EtIndonesia. Pada Jumat (19 September), Presiden AS Donald Trump dan pemimpin PKT Xi Jinping melakukan percakapan telepon. Ini adalah kali ketiga Trump berbicara langsung dengan Xi sejak menjabat masa jabatan keduanya.
Trump menulis di platform Truth Social pada Jumat pagi waktu AS bahwa ia baru saja menyelesaikan panggilan telepon dengan Xi. Mereka disebut telah “mencapai kemajuan” dalam sejumlah isu, termasuk perdagangan, masalah fentanil, perlunya mengakhiri perang Rusia–Ukraina, serta persetujuan atas kesepakatan TikTok.
Trump juga menyebutkan bahwa ia akan bertemu Xi pada akhir Oktober mendatang di sela-sela KTT APEC di Korea Selatan. Pada awal tahun depan ia akan melakukan kunjungan ke Tiongkok. Xi Jinping juga akan mengunjungi AS “pada waktu yang tepat.”
Pihak PKT mengkonfirmasi bahwa mereka telah menyetujui kesepakatan TikTok.
Pada 14–15 September lalu, tim perdagangan AS dan Tiongkok mengadakan putaran terbaru pembicaraan ekonomi di Madrid, Spanyol.
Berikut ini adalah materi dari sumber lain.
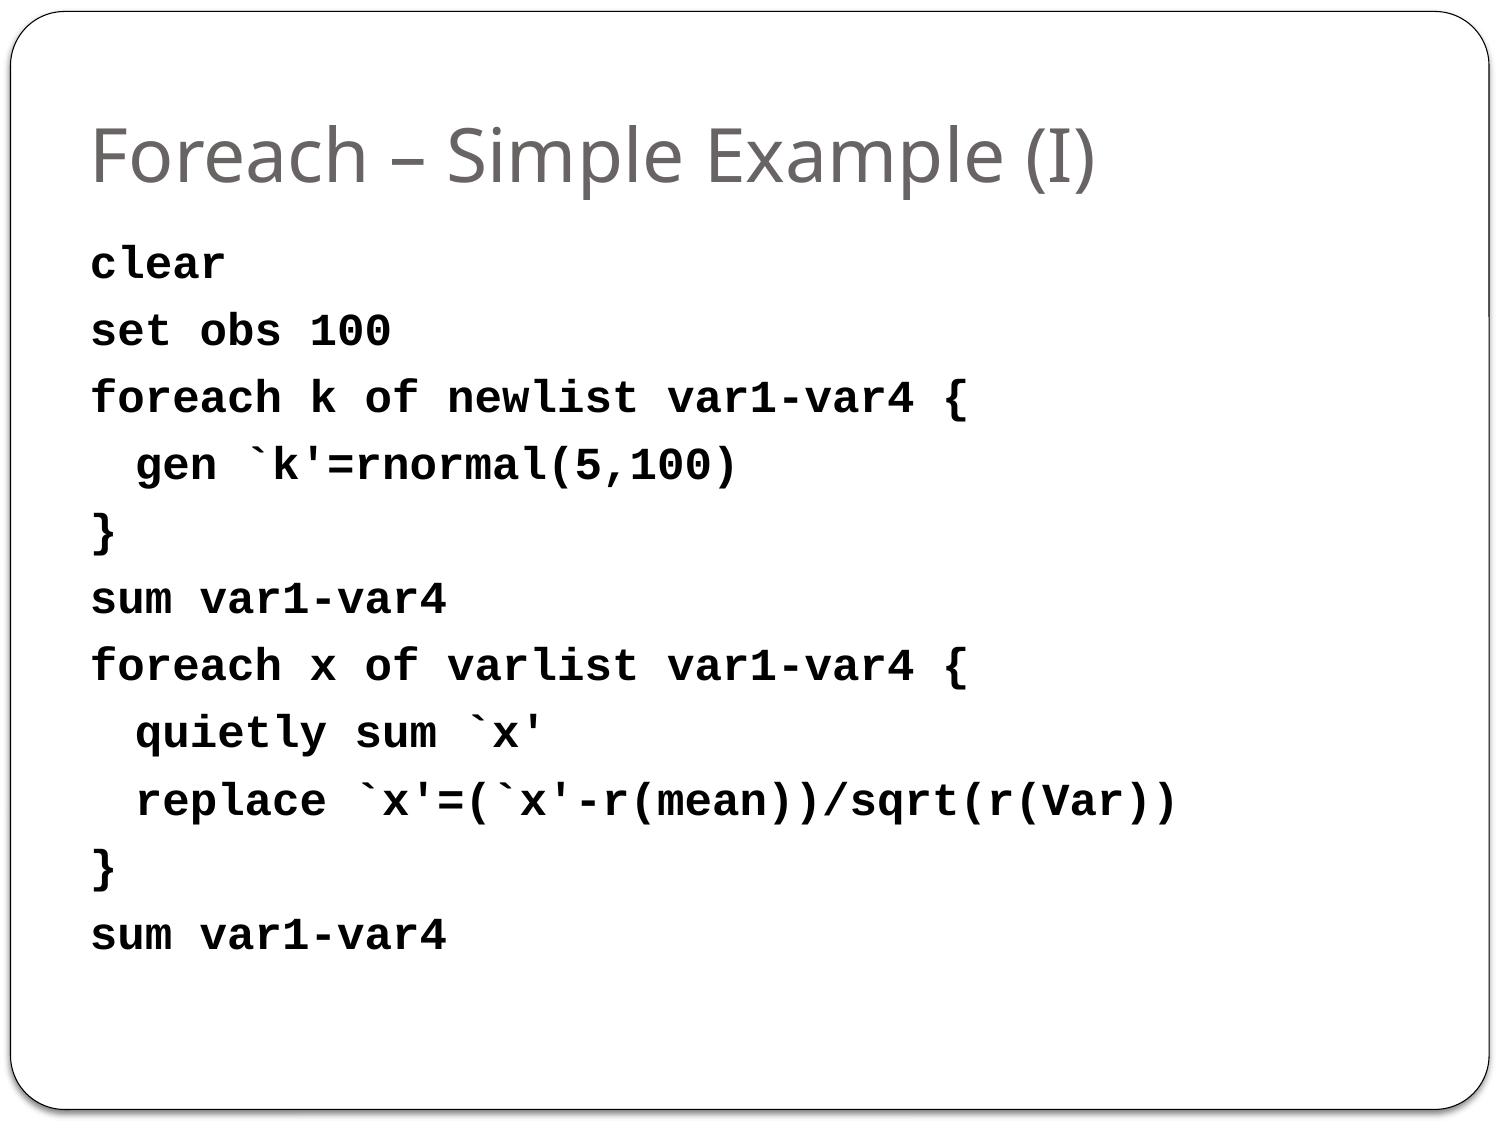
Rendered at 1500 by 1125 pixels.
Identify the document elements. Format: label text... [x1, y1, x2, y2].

list clear set obs 100 foreach k of newlist var1-var4 { gen `k'=rnormal(5,100) } sum var1-var4 foreach x of varlist var1-var4 { quietly sum `x' replace `x'=(`x'-r(mean))/sqrt(r(Var)) } sum var1-var4 [75, 224, 1425, 1038]
title Foreach – Simple Example (I) [75, 115, 1425, 213]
Menteri Keuangan AS Scott Bessent seusai pertemuan mengatakan bahwa kedua pihak telah mencapai kerangka kesepakatan, di mana kepemilikan operasi TikTok di AS akan dialihkan ke pihak AS.
Menurut Reuters, kesepakatan itu akan memindahkan aset TikTok di AS dari perusahaan induknya di Tiongkok, ByteDance, ke pemilik baru di AS. Namun masih ada masalah utama yang belum jelas, termasuk struktur kepemilikan final, seberapa besar kendali yang akan tetap dimiliki pihak Tiongkok, serta apakah Kongres AS akan menyetujui kesepakatan tersebut.
Trump sebelumnya menyatakan bahwa TikTok akan dibeli oleh “perusahaan yang mencintai Amerika.”
The Washington Post mengutip analisis Sun Chenghao, Direktur Proyek AS–Eropa di Pusat Studi Strategi dan Keamanan Internasional Universitas Tsinghua. Ia menilai bahwa masih banyak gesekan ekonomi dan politik besar antara AS dan Tiongkok yang belum terselesaikan. Isu lain yang berpotensi menjadi hambatan termasuk tuduhan Trump bahwa PKT memfasilitasi perdagangan fentanil, serta surplus perdagangan Tiongkok yang besar terhadap AS.
“Meskipun perundingan terbaru memberi ruang untuk mengendalikan masalah TikTok, semua pihak sadar bahwa hubungan ekonomi AS–Tiongkok masih sangat dipolitisasi. Kecuali kedua negara bisa memperbaiki hubungan dagang secara mendasar, sulit bagi hubungan ekonomi bilateral untuk benar-benar pulih,” ujar Sun.
Saat ini Trump tengah berupaya meyakinkan sekutu agar bergabung dalam perang tarif terhadap Tiongkok sebagai bagian dari strateginya menghadapi PKT.
Pada 13 September, Trump memublikasikan suratnya kepada NATO di Truth Social. Ia mendesak negara-negara anggota NATO untuk bersama-sama mengenakan tarif tambahan sebesar 50% hingga 100% terhadap Tiongkok.
PKT saat ini adalah pembeli minyak terbesar Rusia, yang memberikan jalur kehidupan ekonomi bagi Moskow di tengah perang. Selain menyerukan NATO, Trump juga menekan Uni Eropa untuk mengenakan tarif tinggi terhadap Tiongkok.